Thursday 21 July 2016

Likely inflation jump will hit the poorest 10% of the population twice as hard as the richest


Pre-Brexit things were just starting to look good.  For me as a local government employee l was pleased about a 1% per year pay deal that was going to provide a real terms pay rise to claw back losses since 2008.  a 1% pay rise looked pretty good in a world of 0.5% inflation.

The 12% drop in sterling post the brexit vote has already caused fuel costs to start rising and inflation is now expected to increase quite rapidly.  Forecasts of 3% inflation now by the end of 2017 are common.  This is coupled with a forecast drop in economic activity caused by businesses and consumers being nervous and worried about the future.

The two things combined have raised a spectre we haven't seen since the 1970s, "stagflation".  Stagflation is economic stagnation (recession) and rising inflation combined.

Workers won't have a lot of muscle to shift pay increases above the current 2% level if the economy is shrinking.  Inflation rates of potentially 3% per year by the end of next year will therefore hurt.  For public sector workers on a 1% for 2 years pay deal, this will really hurt.

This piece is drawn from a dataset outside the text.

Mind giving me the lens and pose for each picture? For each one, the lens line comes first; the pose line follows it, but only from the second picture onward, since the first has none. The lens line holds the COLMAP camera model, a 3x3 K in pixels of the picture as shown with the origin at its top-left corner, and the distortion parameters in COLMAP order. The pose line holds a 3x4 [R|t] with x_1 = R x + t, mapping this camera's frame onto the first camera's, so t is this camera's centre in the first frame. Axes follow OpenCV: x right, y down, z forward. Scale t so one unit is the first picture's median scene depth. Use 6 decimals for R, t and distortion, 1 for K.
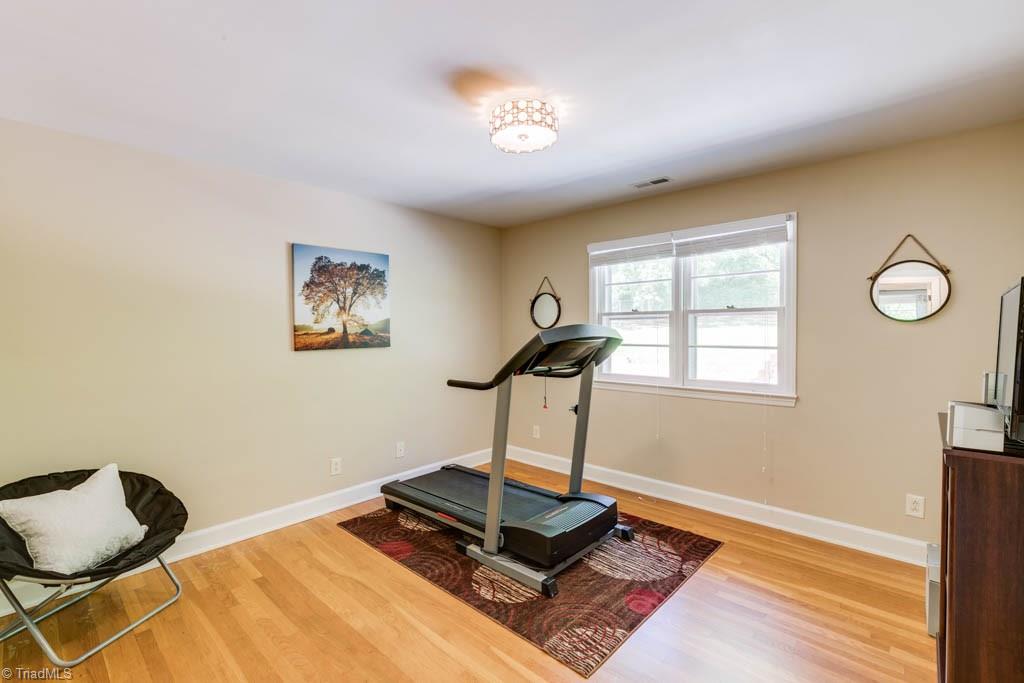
lens RADIAL K [[457.3, 0, 515.6], [0, 457.3, 339.3], [0, 0, 1]] dist [0.001786, 0.000005]
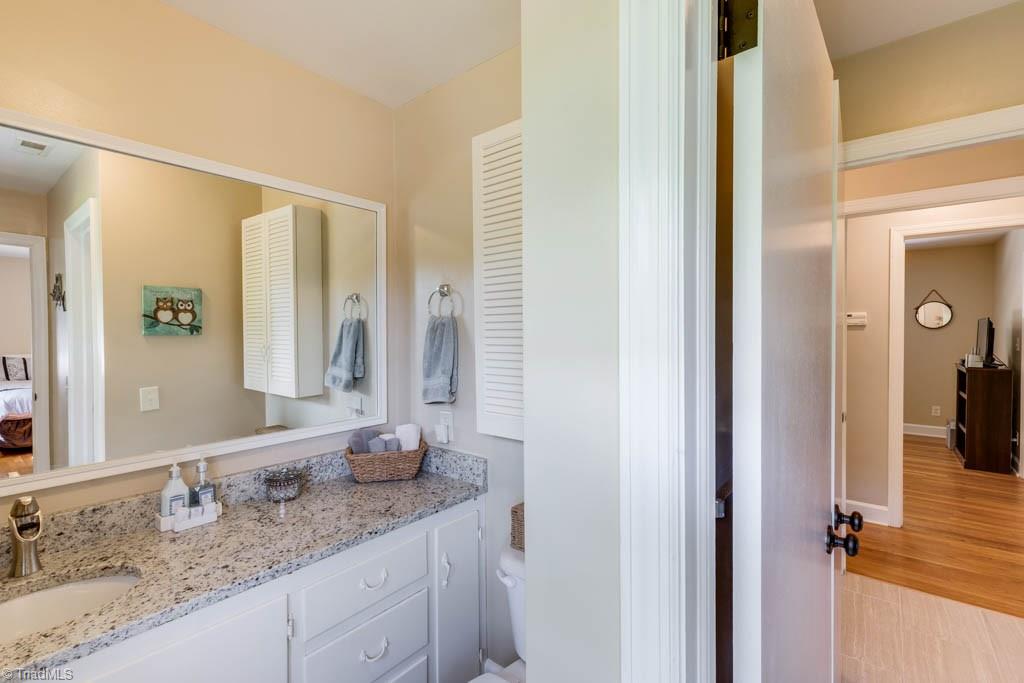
lens RADIAL K [[457.3, 0, 515.6], [0, 457.3, 339.3], [0, 0, 1]] dist [0.001786, 0.000005]
pose [[0.997789, -0.003400, 0.066369, -1.337617], [0.003775, 0.999978, -0.005528, 0.018999], [-0.066349, 0.005767, 0.997780, -1.106041]]
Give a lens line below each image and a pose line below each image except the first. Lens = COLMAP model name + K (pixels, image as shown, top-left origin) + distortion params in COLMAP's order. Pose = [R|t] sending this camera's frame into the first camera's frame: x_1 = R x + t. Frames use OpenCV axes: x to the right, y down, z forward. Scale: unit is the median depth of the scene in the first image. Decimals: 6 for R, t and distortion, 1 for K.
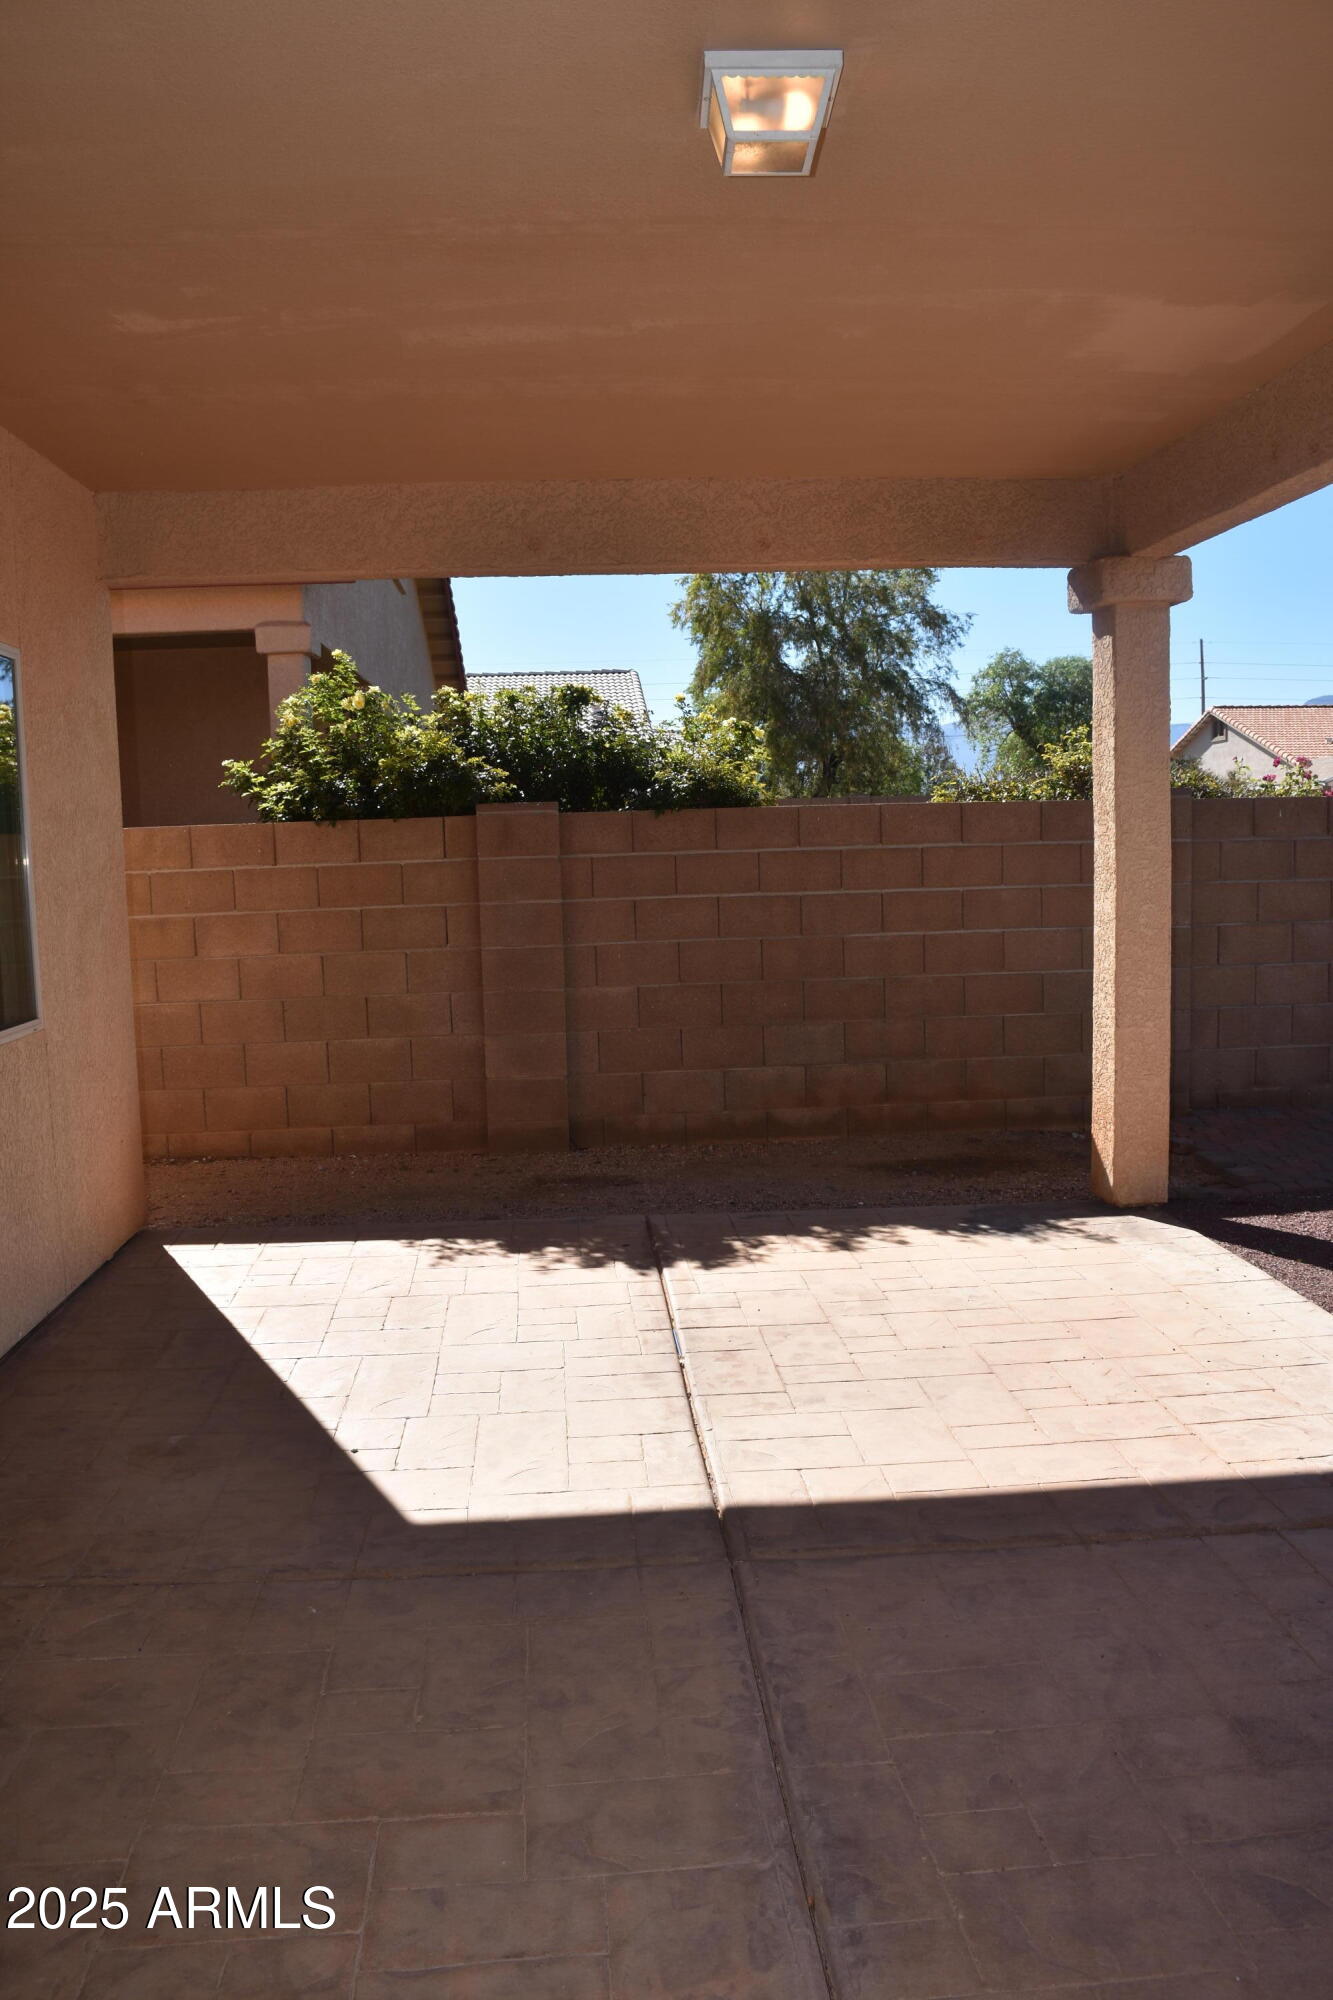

Things will be worse for people on benefits - a number of benefits are to be frozen for four years.; other benefit changes will create real-terms cuts, e.g. the lowering of the benefits cap.  The IPPR think tank estimate that an inflation jump will hit the poorest 10% of the population twice as hard as the richest.  At the pre-brexit inflation rate of half a per cent the impact of benefit changes were mitigated.  A 3% inflation rate will cut a much bigger hole in the value of benefit payments in real terms.

The only group to be insulated is pensioners.  The triple lock guaranteeing them a minimum of wage inflation, price inflation or 2.5% would kick in.  However, Cameron did say the triple lock might be unaffordable in the aftermath of Brexit...The International Monetary Fund estimate that even in a good brexit scenario public borrowing will rise by 0.7%.  This implies that Brexit rather than saving the government £350M per week, will cost it £270M per week.  With these kinds of costs needing to be met Pensioners may need to watch out too.

The only scenario for lower inflation played out by the IMF in its latest forecasts is if economic activity crashes badly enough that it will dampen inflationary pressures!  However, this is hardly a good news story either.

If only people hadn't wanted to meddle with something which was actually working reasonably okay - but don't get me started on that one!